Problem to work on
In your copy, include every entry exactly as written but no pictures.

Extracted records:
=== Begin Enclosure ===

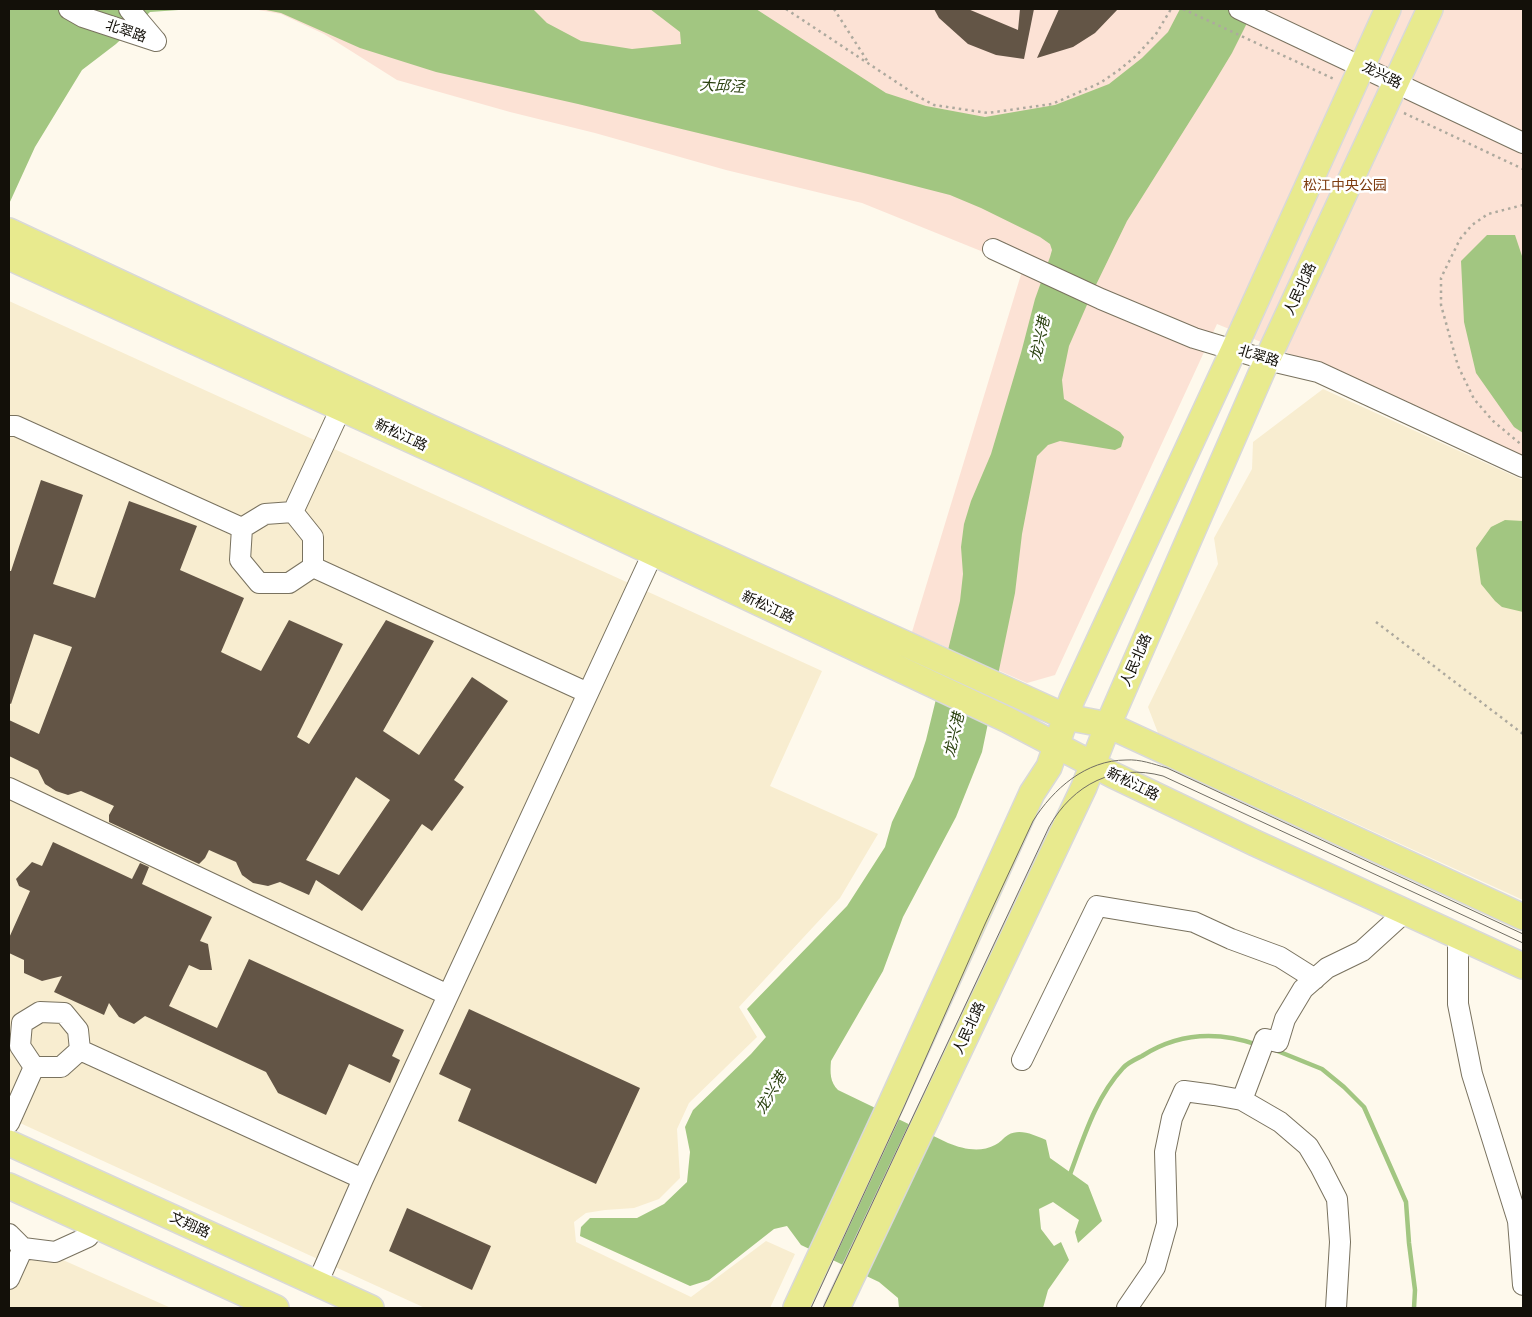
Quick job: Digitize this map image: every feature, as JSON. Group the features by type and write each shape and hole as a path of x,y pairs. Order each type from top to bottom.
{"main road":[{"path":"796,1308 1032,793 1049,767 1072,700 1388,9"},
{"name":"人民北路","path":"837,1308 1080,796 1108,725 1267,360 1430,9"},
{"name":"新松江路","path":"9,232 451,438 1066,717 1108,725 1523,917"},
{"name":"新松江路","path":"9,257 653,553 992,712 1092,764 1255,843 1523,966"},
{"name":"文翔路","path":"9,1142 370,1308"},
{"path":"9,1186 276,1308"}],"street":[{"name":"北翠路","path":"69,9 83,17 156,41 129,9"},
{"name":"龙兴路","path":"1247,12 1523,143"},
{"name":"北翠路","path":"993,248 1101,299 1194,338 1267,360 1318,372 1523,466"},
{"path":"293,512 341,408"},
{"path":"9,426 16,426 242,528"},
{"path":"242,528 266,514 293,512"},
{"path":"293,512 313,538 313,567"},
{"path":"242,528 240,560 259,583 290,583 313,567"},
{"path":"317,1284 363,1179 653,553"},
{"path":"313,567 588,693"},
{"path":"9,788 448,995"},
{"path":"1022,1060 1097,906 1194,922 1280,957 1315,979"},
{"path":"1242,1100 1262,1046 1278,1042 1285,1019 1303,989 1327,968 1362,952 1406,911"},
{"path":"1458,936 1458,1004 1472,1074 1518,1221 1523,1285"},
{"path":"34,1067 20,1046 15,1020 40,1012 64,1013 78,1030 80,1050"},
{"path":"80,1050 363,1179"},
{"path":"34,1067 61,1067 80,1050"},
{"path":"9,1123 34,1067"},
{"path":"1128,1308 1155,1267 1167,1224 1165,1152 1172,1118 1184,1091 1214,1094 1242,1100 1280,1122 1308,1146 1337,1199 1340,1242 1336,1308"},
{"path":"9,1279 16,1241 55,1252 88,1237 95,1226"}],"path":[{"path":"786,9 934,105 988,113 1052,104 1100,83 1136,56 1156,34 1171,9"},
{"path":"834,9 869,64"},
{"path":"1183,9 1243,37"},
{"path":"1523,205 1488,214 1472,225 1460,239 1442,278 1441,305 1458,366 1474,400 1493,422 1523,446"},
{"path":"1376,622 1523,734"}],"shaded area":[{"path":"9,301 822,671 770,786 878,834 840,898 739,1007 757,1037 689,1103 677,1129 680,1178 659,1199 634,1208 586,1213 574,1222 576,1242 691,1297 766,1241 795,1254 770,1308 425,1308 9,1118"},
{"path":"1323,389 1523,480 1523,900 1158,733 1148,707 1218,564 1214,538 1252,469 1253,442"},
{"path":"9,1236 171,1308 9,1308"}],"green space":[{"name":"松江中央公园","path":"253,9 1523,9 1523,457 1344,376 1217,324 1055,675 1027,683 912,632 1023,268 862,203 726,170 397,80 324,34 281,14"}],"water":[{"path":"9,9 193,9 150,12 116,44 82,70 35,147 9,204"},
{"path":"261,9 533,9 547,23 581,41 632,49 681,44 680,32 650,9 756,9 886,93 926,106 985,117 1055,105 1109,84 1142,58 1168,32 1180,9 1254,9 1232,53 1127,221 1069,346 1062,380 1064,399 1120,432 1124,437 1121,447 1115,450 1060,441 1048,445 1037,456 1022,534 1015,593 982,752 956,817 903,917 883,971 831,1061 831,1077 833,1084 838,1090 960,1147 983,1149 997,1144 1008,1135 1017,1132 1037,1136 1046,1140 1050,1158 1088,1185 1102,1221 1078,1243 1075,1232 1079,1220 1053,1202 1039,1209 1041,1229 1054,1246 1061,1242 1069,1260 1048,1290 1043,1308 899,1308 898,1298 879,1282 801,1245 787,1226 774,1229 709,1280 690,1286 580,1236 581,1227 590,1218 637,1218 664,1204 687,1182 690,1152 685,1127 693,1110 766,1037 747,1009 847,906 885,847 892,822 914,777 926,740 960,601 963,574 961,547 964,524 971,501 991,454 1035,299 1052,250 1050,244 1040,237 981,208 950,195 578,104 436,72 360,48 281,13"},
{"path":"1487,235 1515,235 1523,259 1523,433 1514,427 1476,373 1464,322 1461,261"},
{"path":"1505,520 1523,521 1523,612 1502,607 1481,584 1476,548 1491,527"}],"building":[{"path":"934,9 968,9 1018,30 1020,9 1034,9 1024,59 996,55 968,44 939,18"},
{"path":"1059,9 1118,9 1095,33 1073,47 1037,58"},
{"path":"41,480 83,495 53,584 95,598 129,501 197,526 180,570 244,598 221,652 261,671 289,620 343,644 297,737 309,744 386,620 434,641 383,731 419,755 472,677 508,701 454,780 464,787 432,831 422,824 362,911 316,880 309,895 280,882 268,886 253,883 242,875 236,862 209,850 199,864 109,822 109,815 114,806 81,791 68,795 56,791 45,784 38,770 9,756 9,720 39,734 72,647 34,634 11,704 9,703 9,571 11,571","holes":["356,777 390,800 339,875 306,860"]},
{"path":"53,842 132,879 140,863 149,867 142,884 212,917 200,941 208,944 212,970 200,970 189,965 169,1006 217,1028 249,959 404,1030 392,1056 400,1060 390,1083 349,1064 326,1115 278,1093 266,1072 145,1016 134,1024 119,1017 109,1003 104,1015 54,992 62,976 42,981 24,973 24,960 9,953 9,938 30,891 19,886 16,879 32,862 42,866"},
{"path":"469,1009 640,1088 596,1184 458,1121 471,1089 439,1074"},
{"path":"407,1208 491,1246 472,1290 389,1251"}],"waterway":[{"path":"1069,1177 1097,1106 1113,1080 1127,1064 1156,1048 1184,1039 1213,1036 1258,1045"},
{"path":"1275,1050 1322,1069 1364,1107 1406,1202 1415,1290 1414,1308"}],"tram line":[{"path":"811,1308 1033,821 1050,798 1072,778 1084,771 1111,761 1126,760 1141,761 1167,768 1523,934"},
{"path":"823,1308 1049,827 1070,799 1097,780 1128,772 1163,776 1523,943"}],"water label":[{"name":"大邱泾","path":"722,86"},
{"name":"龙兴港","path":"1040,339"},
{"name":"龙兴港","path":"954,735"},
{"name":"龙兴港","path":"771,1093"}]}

=== End Enclosure ===

Written solution
Quick job: Digitize this map image: every feature, as JSON. Group the features by type and write each shape and hole as a path of x,y pairs. Order each type from top to bottom.
{"main road":[{"path":"796,1308 1032,793 1049,767 1072,700 1388,9"},
{"name":"人民北路","path":"837,1308 1080,796 1108,725 1267,360 1430,9"},
{"name":"新松江路","path":"9,232 451,438 1066,717 1108,725 1523,917"},
{"name":"新松江路","path":"9,257 653,553 992,712 1092,764 1255,843 1523,966"},
{"name":"文翔路","path":"9,1142 370,1308"},
{"path":"9,1186 276,1308"}],"street":[{"name":"北翠路","path":"69,9 83,17 156,41 129,9"},
{"name":"龙兴路","path":"1247,12 1523,143"},
{"name":"北翠路","path":"993,248 1101,299 1194,338 1267,360 1318,372 1523,466"},
{"path":"293,512 341,408"},
{"path":"9,426 16,426 242,528"},
{"path":"242,528 266,514 293,512"},
{"path":"293,512 313,538 313,567"},
{"path":"242,528 240,560 259,583 290,583 313,567"},
{"path":"317,1284 363,1179 653,553"},
{"path":"313,567 588,693"},
{"path":"9,788 448,995"},
{"path":"1022,1060 1097,906 1194,922 1280,957 1315,979"},
{"path":"1242,1100 1262,1046 1278,1042 1285,1019 1303,989 1327,968 1362,952 1406,911"},
{"path":"1458,936 1458,1004 1472,1074 1518,1221 1523,1285"},
{"path":"34,1067 20,1046 15,1020 40,1012 64,1013 78,1030 80,1050"},
{"path":"80,1050 363,1179"},
{"path":"34,1067 61,1067 80,1050"},
{"path":"9,1123 34,1067"},
{"path":"1128,1308 1155,1267 1167,1224 1165,1152 1172,1118 1184,1091 1214,1094 1242,1100 1280,1122 1308,1146 1337,1199 1340,1242 1336,1308"},
{"path":"9,1279 16,1241 55,1252 88,1237 95,1226"}],"path":[{"path":"786,9 934,105 988,113 1052,104 1100,83 1136,56 1156,34 1171,9"},
{"path":"834,9 869,64"},
{"path":"1183,9 1243,37"},
{"path":"1523,205 1488,214 1472,225 1460,239 1442,278 1441,305 1458,366 1474,400 1493,422 1523,446"},
{"path":"1376,622 1523,734"}],"shaded area":[{"path":"9,301 822,671 770,786 878,834 840,898 739,1007 757,1037 689,1103 677,1129 680,1178 659,1199 634,1208 586,1213 574,1222 576,1242 691,1297 766,1241 795,1254 770,1308 425,1308 9,1118"},
{"path":"1323,389 1523,480 1523,900 1158,733 1148,707 1218,564 1214,538 1252,469 1253,442"},
{"path":"9,1236 171,1308 9,1308"}],"green space":[{"name":"松江中央公园","path":"253,9 1523,9 1523,457 1344,376 1217,324 1055,675 1027,683 912,632 1023,268 862,203 726,170 397,80 324,34 281,14"}],"water":[{"path":"9,9 193,9 150,12 116,44 82,70 35,147 9,204"},
{"path":"261,9 533,9 547,23 581,41 632,49 681,44 680,32 650,9 756,9 886,93 926,106 985,117 1055,105 1109,84 1142,58 1168,32 1180,9 1254,9 1232,53 1127,221 1069,346 1062,380 1064,399 1120,432 1124,437 1121,447 1115,450 1060,441 1048,445 1037,456 1022,534 1015,593 982,752 956,817 903,917 883,971 831,1061 831,1077 833,1084 838,1090 960,1147 983,1149 997,1144 1008,1135 1017,1132 1037,1136 1046,1140 1050,1158 1088,1185 1102,1221 1078,1243 1075,1232 1079,1220 1053,1202 1039,1209 1041,1229 1054,1246 1061,1242 1069,1260 1048,1290 1043,1308 899,1308 898,1298 879,1282 801,1245 787,1226 774,1229 709,1280 690,1286 580,1236 581,1227 590,1218 637,1218 664,1204 687,1182 690,1152 685,1127 693,1110 766,1037 747,1009 847,906 885,847 892,822 914,777 926,740 960,601 963,574 961,547 964,524 971,501 991,454 1035,299 1052,250 1050,244 1040,237 981,208 950,195 578,104 436,72 360,48 281,13"},
{"path":"1487,235 1515,235 1523,259 1523,433 1514,427 1476,373 1464,322 1461,261"},
{"path":"1505,520 1523,521 1523,612 1502,607 1481,584 1476,548 1491,527"}],"building":[{"path":"934,9 968,9 1018,30 1020,9 1034,9 1024,59 996,55 968,44 939,18"},
{"path":"1059,9 1118,9 1095,33 1073,47 1037,58"},
{"path":"41,480 83,495 53,584 95,598 129,501 197,526 180,570 244,598 221,652 261,671 289,620 343,644 297,737 309,744 386,620 434,641 383,731 419,755 472,677 508,701 454,780 464,787 432,831 422,824 362,911 316,880 309,895 280,882 268,886 253,883 242,875 236,862 209,850 199,864 109,822 109,815 114,806 81,791 68,795 56,791 45,784 38,770 9,756 9,720 39,734 72,647 34,634 11,704 9,703 9,571 11,571","holes":["356,777 390,800 339,875 306,860"]},
{"path":"53,842 132,879 140,863 149,867 142,884 212,917 200,941 208,944 212,970 200,970 189,965 169,1006 217,1028 249,959 404,1030 392,1056 400,1060 390,1083 349,1064 326,1115 278,1093 266,1072 145,1016 134,1024 119,1017 109,1003 104,1015 54,992 62,976 42,981 24,973 24,960 9,953 9,938 30,891 19,886 16,879 32,862 42,866"},
{"path":"469,1009 640,1088 596,1184 458,1121 471,1089 439,1074"},
{"path":"407,1208 491,1246 472,1290 389,1251"}],"waterway":[{"path":"1069,1177 1097,1106 1113,1080 1127,1064 1156,1048 1184,1039 1213,1036 1258,1045"},
{"path":"1275,1050 1322,1069 1364,1107 1406,1202 1415,1290 1414,1308"}],"tram line":[{"path":"811,1308 1033,821 1050,798 1072,778 1084,771 1111,761 1126,760 1141,761 1167,768 1523,934"},
{"path":"823,1308 1049,827 1070,799 1097,780 1128,772 1163,776 1523,943"}],"water label":[{"name":"大邱泾","path":"722,86"},
{"name":"龙兴港","path":"1040,339"},
{"name":"龙兴港","path":"954,735"},
{"name":"龙兴港","path":"771,1093"}]}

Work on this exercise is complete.